OK, I finally got it working. Sort of. I can ping the LAN. I can ping the internet. I can even get to web sites if I know the IP. But when I ping an internet domain from a client with no IP (even something as simple as yahoo.com) it goes "Huh!" as only computers can do, and sits doing nothing.

Any ideas what I have to do to get ZA (and please, no more stories about what a fool I am to use ZA--those are not helpful at this point) to allow DNS? Or diagnostics I can run to figure out where the problem is?

[Update a few minutes later]

OK, I still don't know why it's not doing DNS properly, but I fixed it by assigning some DNS servers manually to the client (Earthlink's). It seems to work now, but it also seems like a kludge.

Rand, this may be related to a problem I had when I bought a new ethernet ADSL modem a few months ago and a router. I had a heck of a time getting the modem to connect to the net yet everything checked out as you describe. I tried just about everything on all the modem setup menus over a couple of weeks before calling the modem manufacturer.

Fixed by going to (thanks to Netcomm tech support)
Windows start button then run and typing winipcfg then enter.

You get a little box with "release" and "renew" buttons.

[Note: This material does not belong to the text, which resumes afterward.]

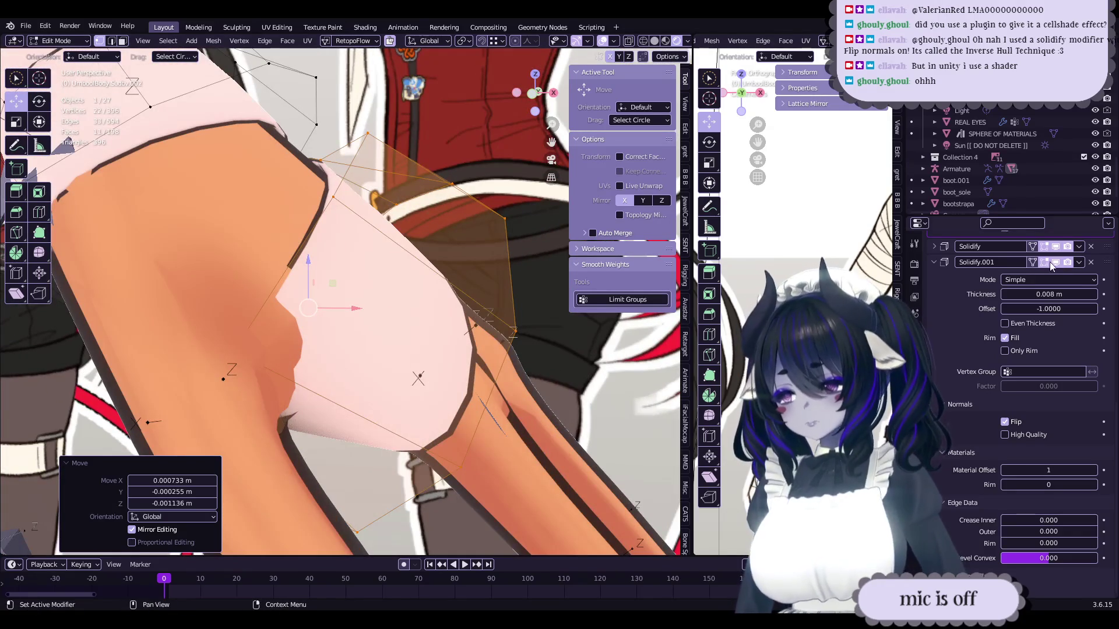
# - View the hand bandage from a new angle, save, and undo the last change
pyautogui.scroll(-2, 282, 302)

Did this and everything worked AOK

I have NO idea what this actually does but maybe this could help you FWIW.

Mr. Borgelt;

Those actions release the DHCP address assigned to the machine and then get a new one, which will usually be the same one. However, when the new address comes in it can be set to have other information attached, such as the address of DNS servers.

Mr. Simberg;

Isn't a kludge good enough? Wasn't your original premise that you just wanted something that would work for a while and not cost additional money?

from an earlier thread:

"DNS will be another issue -- hopefully the gateway machine will proxy, otherwise your inside machine(s) won't have the DHCP-provided ISP DNS address."

How about setting up the client with a fixed IP address of the gateway machine (same address as the gateway 192.168.0.1). This will work IF the gateway machine (or ZoneAlarm) provides a DNS proxy. Still a bit of a kludge (you'd rather have all the inside machines DHCPing to the gateway without having to think about it, but if that worked we wouldn't be reading all this), but less of one.

for diagnostics for DNS on Windows, try nslookup (and then "help"). More tool to hack with than diagnostic, but it will let you play with settings.

To do a ip release from a Win2k/XP client go to

Start
Run
Type cmd
at the command prompt type ipconfig -rel
then type ipconfig -ren

To verify verbose IP configuration settings bound to your LAN ethernet adapter just type ipconfig -all

Yes turning off DHCP, enabling static IP addresses on all your clients, specifying your internet gateway address, specifying your service providers DNS servers addresses, and just for the fun of it enabling NETBIOS over TCP can increase the reliability of your connection to the IP internet. Microsoft generally poopoo's UDP connections as being highly unreliable and typically is used to transfer small randomly arranged packets of data. The big trade off is that one type of connection obviously requires more user intervention and maintenance than the other.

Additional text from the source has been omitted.